HVO acts like regular diesel but is produced from renewable material such as vegetable and animal oils as well as rapeseed oil and can reduce carbon dioxide emissions by up to 90%, according to Volvo.
"We believe in HVO's potential and see an increasing interest from both customers and transport buyers. The major challenge is the availability of raw materials and refineries. We therefore hope that our investment in fuel will contribute to increased demand and that the HVO can be used in many other parts of the world in future," Lars Mårtensson, director environment and innovation at Volvo Trucks, said in a statement.
The manufacturer began field testing the alternative fuel in 2013 with DHL Freight and several other companies with six test trucks, which over a two year period, drove more than 600,000 miles.

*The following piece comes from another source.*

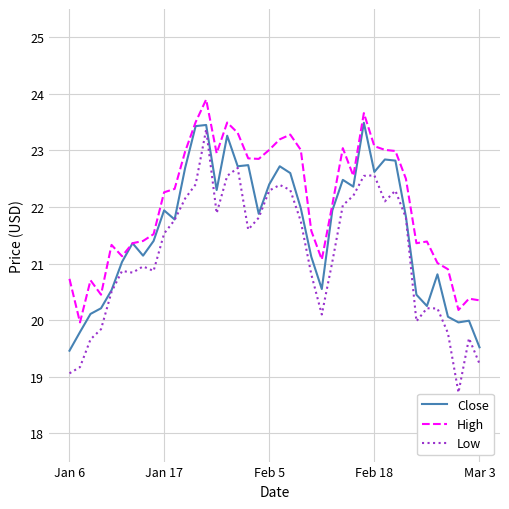

List the series in order of their overall mean, highest first.

High, Close, Low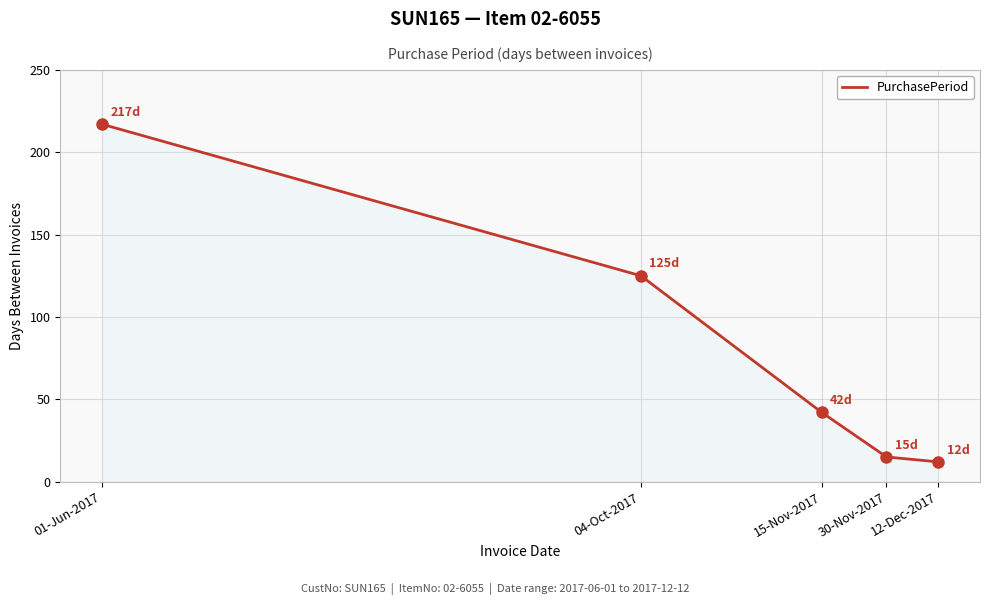

Rank the categories by value from lowest to highest.

12-Dec-2017, 30-Nov-2017, 15-Nov-2017, 04-Oct-2017, 01-Jun-2017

"The field test showed that the HVO works very well in our engines and can be used under the same conditions as regular diesel. It is also possible to freely mix diesel and HVO," Tobias Bergman, product manager for alternative fuels and hybrids at Volvo Trucks, said in a statement.
Volvo trucks said it expects by September to have a global certification of HVO for its D5 and D8 variants of its Euro 6 engine.
"The fuel is suitable for all customers who want to reduce their CO2 emissions, and we see no restrictions regarding the type of transport or business. Combining HVO with the low emissions of our Euro 6 engines will allow the environmental impacts of the trucks to be minimized,” Bergman said.